Swap every "dist" in the records for "distance" and write the records out again with nothing else changed. Leave out the pictures.
>> Start
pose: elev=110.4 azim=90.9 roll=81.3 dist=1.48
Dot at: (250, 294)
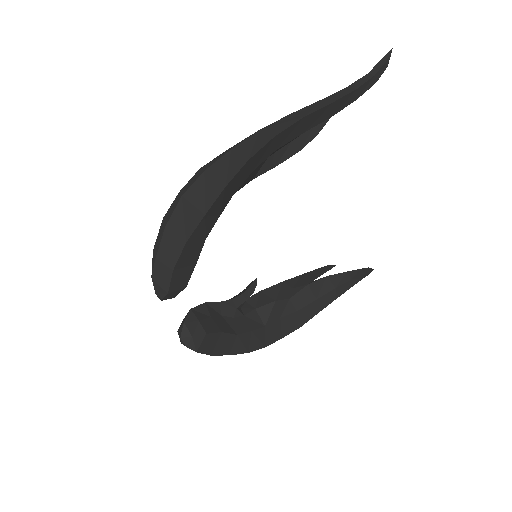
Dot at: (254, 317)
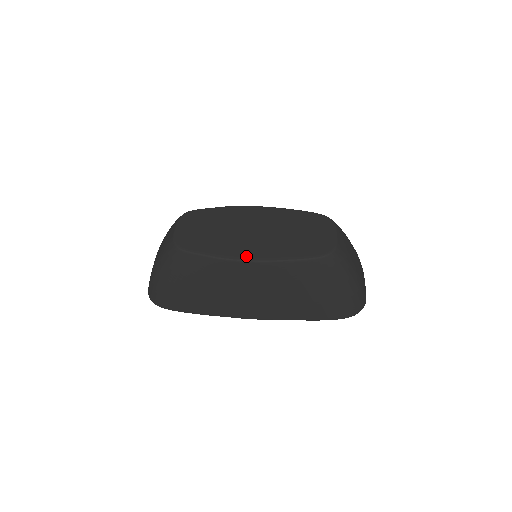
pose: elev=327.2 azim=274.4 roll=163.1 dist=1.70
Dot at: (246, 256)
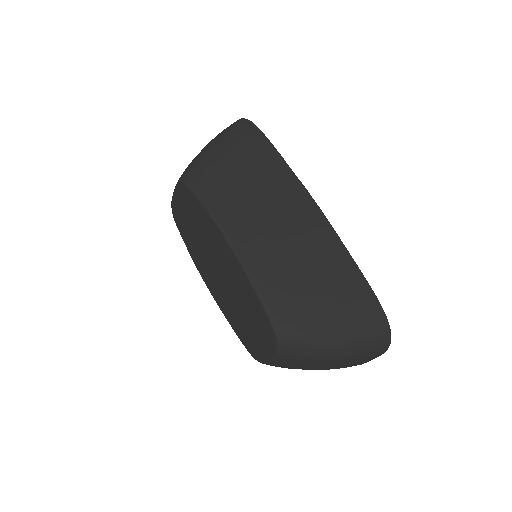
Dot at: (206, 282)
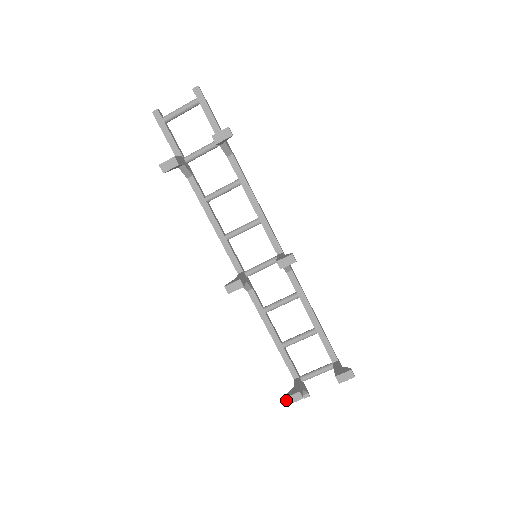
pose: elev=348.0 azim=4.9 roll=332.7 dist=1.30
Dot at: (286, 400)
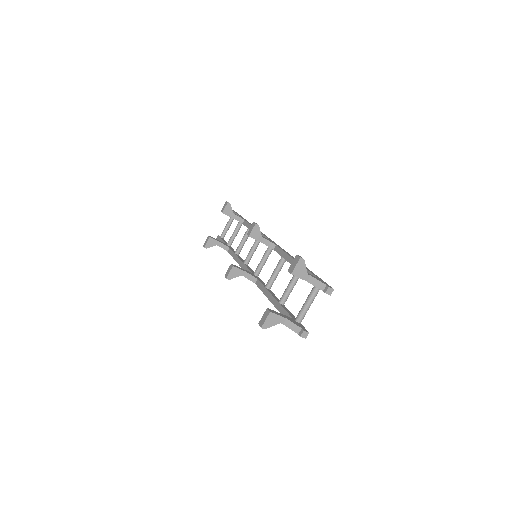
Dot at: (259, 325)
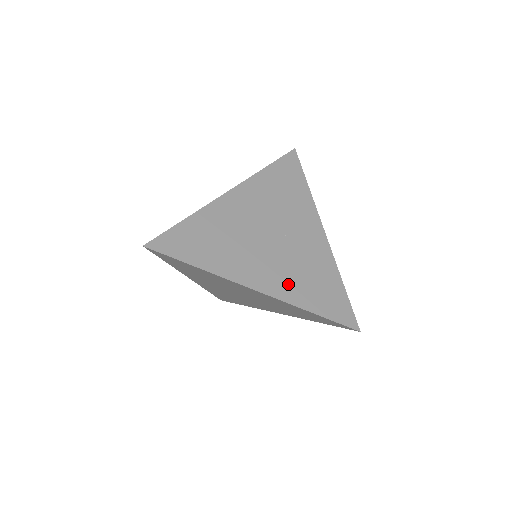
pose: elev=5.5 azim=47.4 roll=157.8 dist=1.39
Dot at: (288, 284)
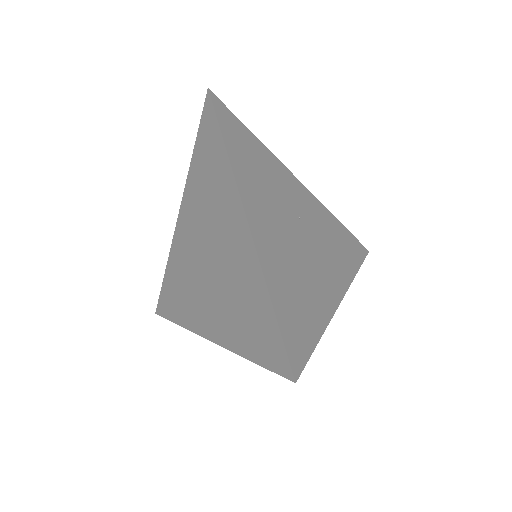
>> End
Exercise response:
pose: elev=110.4 azim=90.9 roll=81.3 distance=1.48
Dot at: (250, 294)
Dot at: (254, 317)
pose: elev=327.2 azim=274.4 roll=163.1 distance=1.70
Dot at: (246, 256)
Dot at: (206, 282)
pose: elev=348.0 azim=4.9 roll=332.7 distance=1.30
Dot at: (286, 400)
Dot at: (259, 325)
pose: elev=5.5 azim=47.4 roll=157.8 distance=1.39
Dot at: (288, 284)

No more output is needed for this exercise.